Después de tantísimos trabajos, ayunos y trasnochadas por
hacer el bien, y resfriados por ayudar a sus enfermos, la salud de Juan de Dios
se debilitó totalmente. El hacía todo lo posible porque nadie se diera cuenta
de los espantosos dolores que lo atormentaban día y noche, pero al fin ya no
fue capaz de simular más. Sobre todo, la artritis le tenía sus piernas
retorcidas y le causaba dolores indecibles. Entonces una venerable señora de la
ciudad obtuvo del señor obispo autorización para llevarlo a su casa y cuidarlo
un poco. El santo se fue ante el Santísimo Sacramento del altar y por largo
tiempo rezó con todo el fervor antes de despedirse de su amado hospital. Le
confió la dirección de su obra a Antonio Martín, un hombre a quien él había
convertido y había logrado que se hiciera religioso, y colaborador suyo, junto
con otro hombre a quien Antonio odiaba; y después de amigarlos, logró el santo
que le ayudaran en su obra en favor de los pobres, como dos buenos amigos.

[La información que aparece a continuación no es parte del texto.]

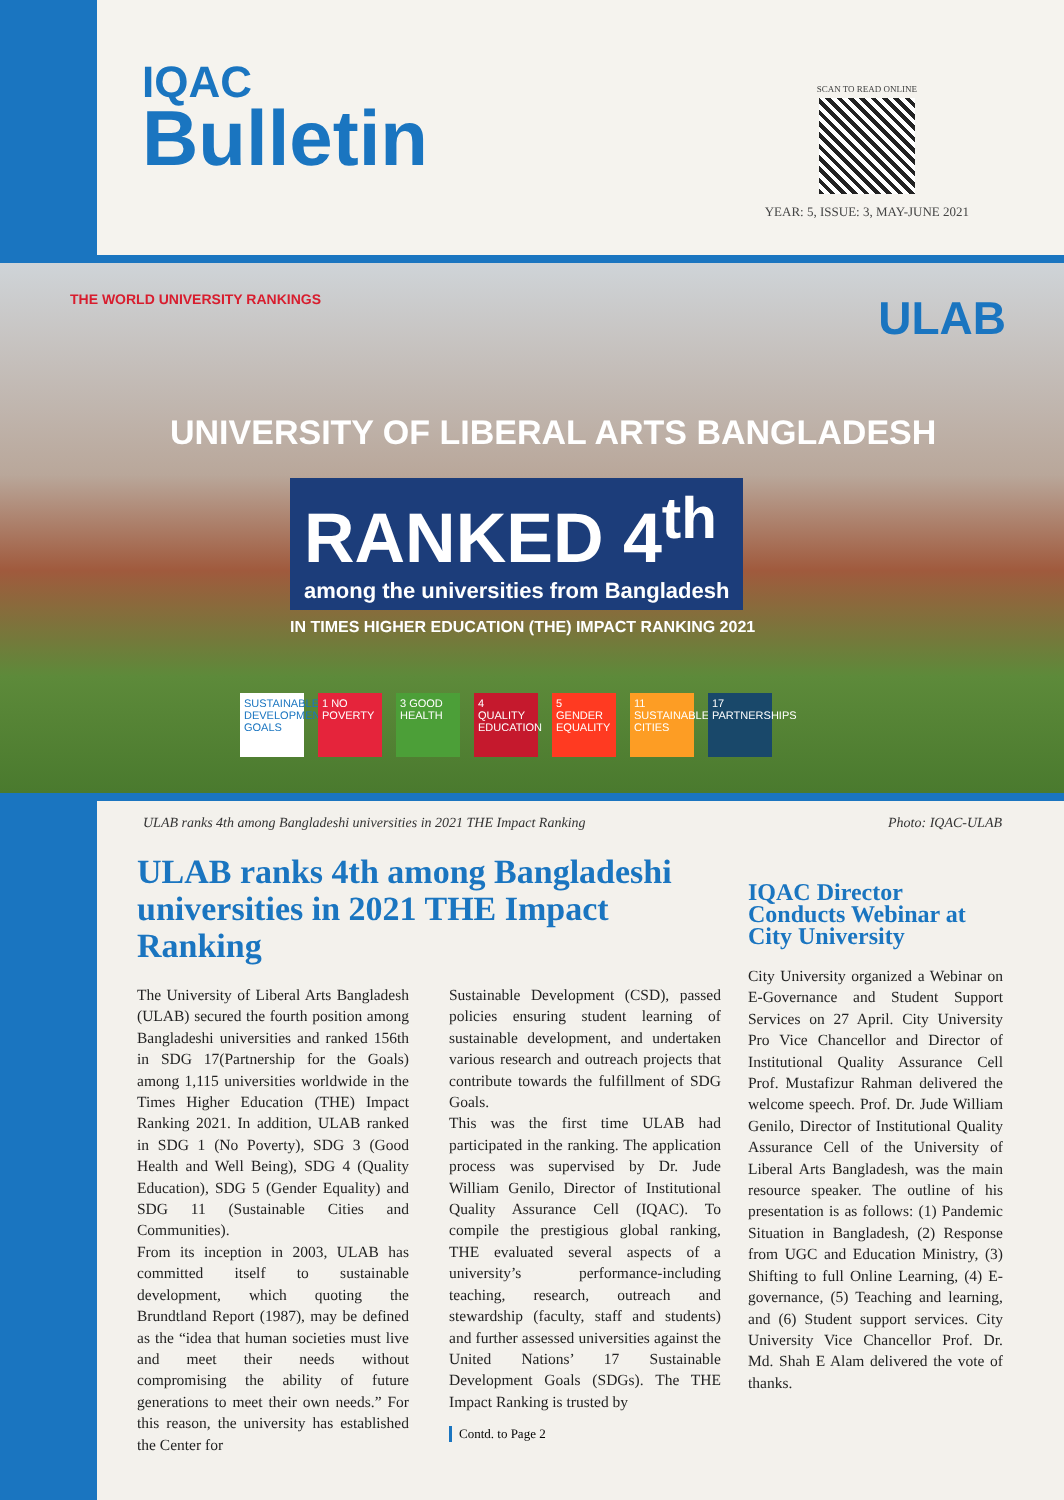IQAC
Bulletin
SCAN TO READ ONLINE
YEAR: 5, ISSUE: 3, MAY-JUNE 2021
THE WORLD UNIVERSITY RANKINGS ULAB
UNIVERSITY OF LIBERAL ARTS BANGLADESH
RANKED 4<sup>th</sup>
among the universities from Bangladesh
IN TIMES HIGHER EDUCATION (THE) IMPACT RANKING 2021
SUSTAINABLE DEVELOPMENT GOALS 1 NO POVERTY 3 GOOD HEALTH 4 QUALITY EDUCATION 5 GENDER EQUALITY 11 SUSTAINABLE CITIES 17 PARTNERSHIPS
ULAB ranks 4th among Bangladeshi universities in 2021 THE Impact Ranking Photo: IQAC-ULAB
ULAB ranks 4th among Bangladeshi universities in 2021 THE Impact Ranking
The University of Liberal Arts Bangladesh (ULAB) secured the fourth position among Bangladeshi universities and ranked 156th in SDG 17(Partnership for the Goals) among 1,115 universities worldwide in the Times Higher Education (THE) Impact Ranking 2021. In addition, ULAB ranked in SDG 1 (No Poverty), SDG 3 (Good Health and Well Being), SDG 4 (Quality Education), SDG 5 (Gender Equality) and SDG 11 (Sustainable Cities and Communities).
From its inception in 2003, ULAB has committed itself to sustainable development, which quoting the Brundtland Report (1987), may be defined as the “idea that human societies must live and meet their needs without compromising the ability of future generations to meet their own needs.” For this reason, the university has established the Center for
Sustainable Development (CSD), passed policies ensuring student learning of sustainable development, and undertaken various research and outreach projects that contribute towards the fulfillment of SDG Goals.
This was the first time ULAB had participated in the ranking. The application process was supervised by Dr. Jude William Genilo, Director of Institutional Quality Assurance Cell (IQAC). To compile the prestigious global ranking, THE evaluated several aspects of a university’s performance-including teaching, research, outreach and stewardship (faculty, staff and students) and further assessed universities against the United Nations’ 17 Sustainable Development Goals (SDGs). The THE Impact Ranking is trusted by
Contd. to Page 2
IQAC Director Conducts Webinar at City University
City University organized a Webinar on E-Governance and Student Support Services on 27 April. City University Pro Vice Chancellor and Director of Institutional Quality Assurance Cell Prof. Mustafizur Rahman delivered the welcome speech. Prof. Dr. Jude William Genilo, Director of Institutional Quality Assurance Cell of the University of Liberal Arts Bangladesh, was the main resource speaker. The outline of his presentation is as follows: (1) Pandemic Situation in Bangladesh, (2) Response from UGC and Education Ministry, (3) Shifting to full Online Learning, (4) E-governance, (5) Teaching and learning, and (6) Student support services. City University Vice Chancellor Prof. Dr. Md. Shah E Alam delivered the vote of thanks.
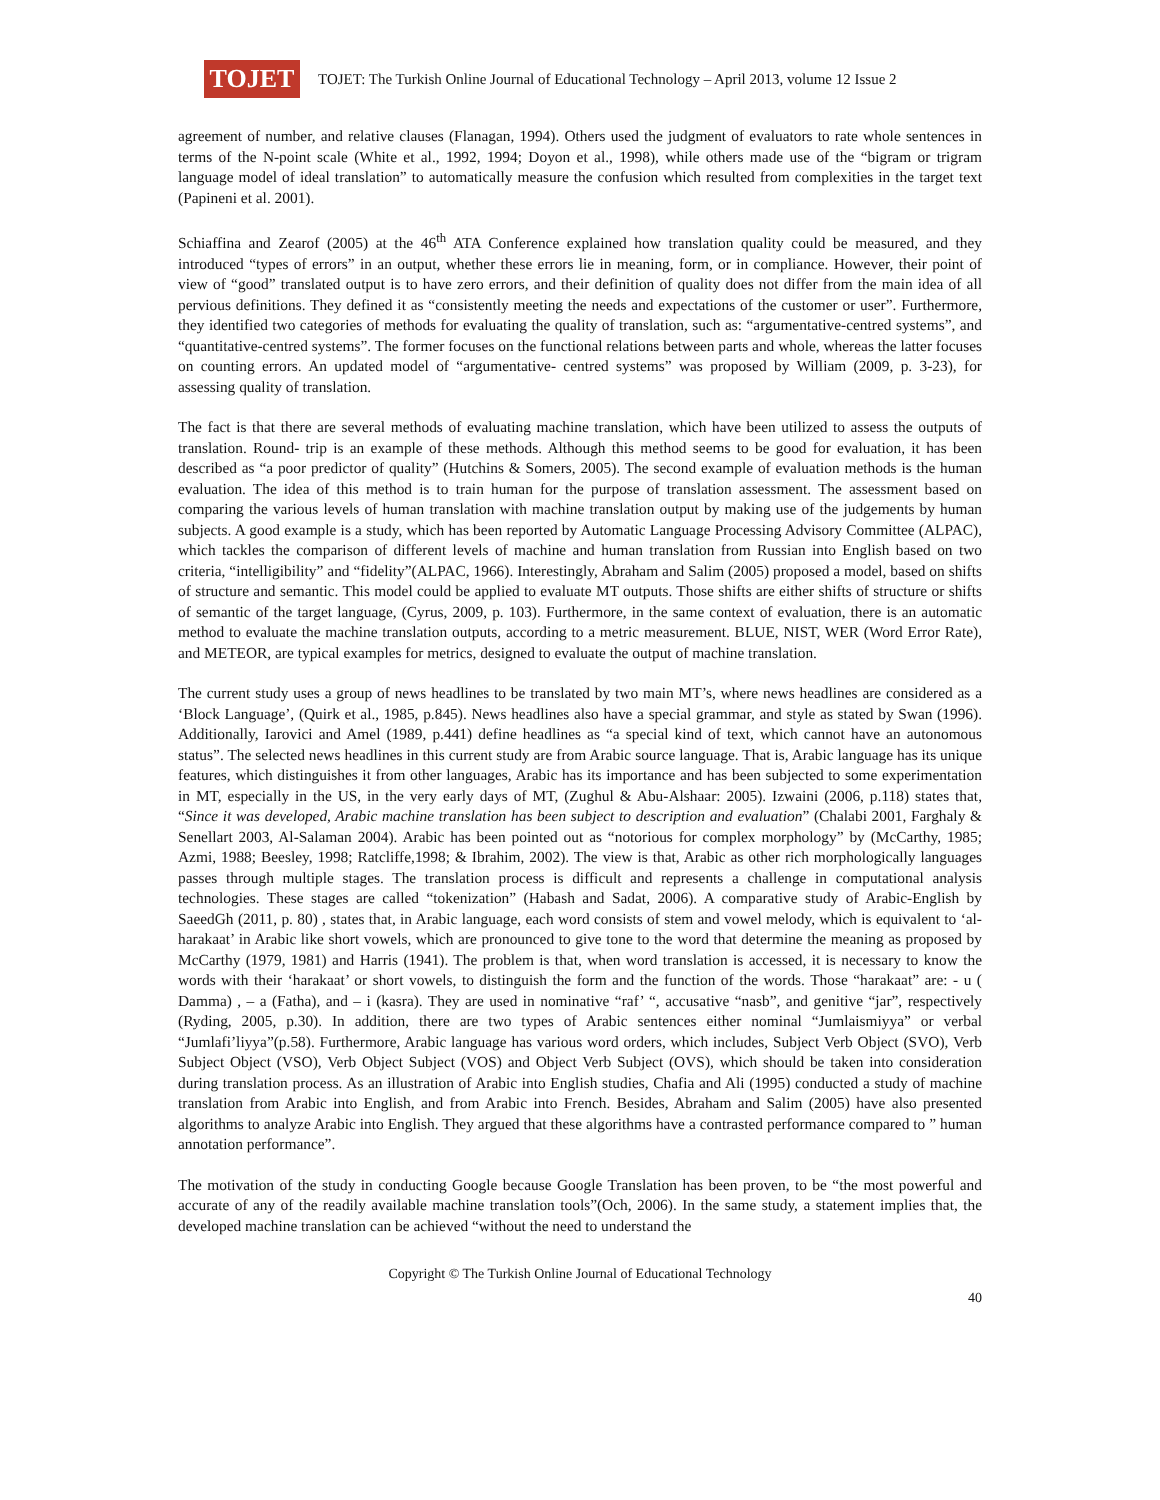TOJET
TOJET: The Turkish Online Journal of Educational Technology – April 2013, volume 12 Issue 2
agreement of number, and relative clauses (Flanagan, 1994). Others used the judgment of evaluators to rate whole sentences in terms of the N-point scale (White et al., 1992, 1994; Doyon et al., 1998), while others made use of the “bigram or trigram language model of ideal translation” to automatically measure the confusion which resulted from complexities in the target text (Papineni et al. 2001).
Schiaffina and Zearof (2005) at the 46<sup>th</sup> ATA Conference explained how translation quality could be measured, and they introduced “types of errors” in an output, whether these errors lie in meaning, form, or in compliance. However, their point of view of “good” translated output is to have zero errors, and their definition of quality does not differ from the main idea of all pervious definitions. They defined it as “consistently meeting the needs and expectations of the customer or user”. Furthermore, they identified two categories of methods for evaluating the quality of translation, such as: “argumentative-centred systems”, and “quantitative-centred systems”. The former focuses on the functional relations between parts and whole, whereas the latter focuses on counting errors. An updated model of “argumentative- centred systems” was proposed by William (2009, p. 3-23), for assessing quality of translation.
The fact is that there are several methods of evaluating machine translation, which have been utilized to assess the outputs of translation. Round- trip is an example of these methods. Although this method seems to be good for evaluation, it has been described as “a poor predictor of quality” (Hutchins & Somers, 2005). The second example of evaluation methods is the human evaluation. The idea of this method is to train human for the purpose of translation assessment. The assessment based on comparing the various levels of human translation with machine translation output by making use of the judgements by human subjects. A good example is a study, which has been reported by Automatic Language Processing Advisory Committee (ALPAC), which tackles the comparison of different levels of machine and human translation from Russian into English based on two criteria, “intelligibility” and “fidelity”(ALPAC, 1966). Interestingly, Abraham and Salim (2005) proposed a model, based on shifts of structure and semantic. This model could be applied to evaluate MT outputs. Those shifts are either shifts of structure or shifts of semantic of the target language, (Cyrus, 2009, p. 103). Furthermore, in the same context of evaluation, there is an automatic method to evaluate the machine translation outputs, according to a metric measurement. BLUE, NIST, WER (Word Error Rate), and METEOR, are typical examples for metrics, designed to evaluate the output of machine translation.
The current study uses a group of news headlines to be translated by two main MT’s, where news headlines are considered as a ‘Block Language’, (Quirk et al., 1985, p.845). News headlines also have a special grammar, and style as stated by Swan (1996). Additionally, Iarovici and Amel (1989, p.441) define headlines as “a special kind of text, which cannot have an autonomous status”. The selected news headlines in this current study are from Arabic source language. That is, Arabic language has its unique features, which distinguishes it from other languages, Arabic has its importance and has been subjected to some experimentation in MT, especially in the US, in the very early days of MT, (Zughul & Abu-Alshaar: 2005). Izwaini (2006, p.118) states that, “Since it was developed, Arabic machine translation has been subject to description and evaluation” (Chalabi 2001, Farghaly & Senellart 2003, Al-Salaman 2004). Arabic has been pointed out as “notorious for complex morphology” by (McCarthy, 1985; Azmi, 1988; Beesley, 1998; Ratcliffe,1998; & Ibrahim, 2002). The view is that, Arabic as other rich morphologically languages passes through multiple stages. The translation process is difficult and represents a challenge in computational analysis technologies. These stages are called “tokenization” (Habash and Sadat, 2006). A comparative study of Arabic-English by SaeedGh (2011, p. 80) , states that, in Arabic language, each word consists of stem and vowel melody, which is equivalent to ‘al-harakaat’ in Arabic like short vowels, which are pronounced to give tone to the word that determine the meaning as proposed by McCarthy (1979, 1981) and Harris (1941). The problem is that, when word translation is accessed, it is necessary to know the words with their ‘harakaat’ or short vowels, to distinguish the form and the function of the words. Those “harakaat” are: - u ( Damma) , – a (Fatha), and – i (kasra). They are used in nominative “raf’ “, accusative “nasb”, and genitive “jar”, respectively (Ryding, 2005, p.30). In addition, there are two types of Arabic sentences either nominal “Jumlaismiyya” or verbal “Jumlafi’liyya”(p.58). Furthermore, Arabic language has various word orders, which includes, Subject Verb Object (SVO), Verb Subject Object (VSO), Verb Object Subject (VOS) and Object Verb Subject (OVS), which should be taken into consideration during translation process. As an illustration of Arabic into English studies, Chafia and Ali (1995) conducted a study of machine translation from Arabic into English, and from Arabic into French. Besides, Abraham and Salim (2005) have also presented algorithms to analyze Arabic into English. They argued that these algorithms have a contrasted performance compared to ” human annotation performance”.
The motivation of the study in conducting Google because Google Translation has been proven, to be “the most powerful and accurate of any of the readily available machine translation tools”(Och, 2006). In the same study, a statement implies that, the developed machine translation can be achieved “without the need to understand the
Copyright © The Turkish Online Journal of Educational Technology
40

Al llegar a la casa de la rica señora, exclamó Juan:
"Oh, estas comodidades son demasiado lujo para mí que soy tan miserable
pecador". Allí trataron de curarlo de su dolorosa enfermedad, pero ya era
demasiado tarde.
El 8 de marzo de 1550, sintiendo que le llegaba la muerte,
se arrodilló en el suelo y exclamó: "Jesús, Jesús, en tus manos me
encomiendo", y quedó muerto, así de rodillas. Había trabajado
incansablemente durante diez años dirigiendo su hospital de pobres, con tantos
problemas económicos que a veces ni se atrevía a salir a la calle a causa de
las muchísimas deudas que tenía; y con tanta humildad, que siendo el más grande
santo de la ciudad se creía el más indigno pecador. El que había sido apedreado
como loco, fue acompañado al cementerio por el obispo, las autoridades y todo
el pueblo, como un santo.
Después de muerto obtuvo de Dios muchos milagros en favor
de sus devotos y el Papa lo declaró santo en 1690. Es Patrono de los que
trabajan en hospitales y de los que propagan libros religiosos.
Fue beatificado por el papa Urbano VIII el 1 de septiembre
de 1630 y canonizado por el papa Alejandro VIII, el 16 de octubre de 1690. Fue
nombrado santo patrón de los hospitales y de los enfermos.
A su muerte su obra se extendió por toda España e
Italia y hoy día está presente en los cinco continentes.
Los religiosos Hospitalarios de San Juan de Dios son 1,500
y tienen 216 casas en el mundo para el servicio de los enfermos. Los primeros
beatos de Colombia pertenecieron a esta santa Comunidad.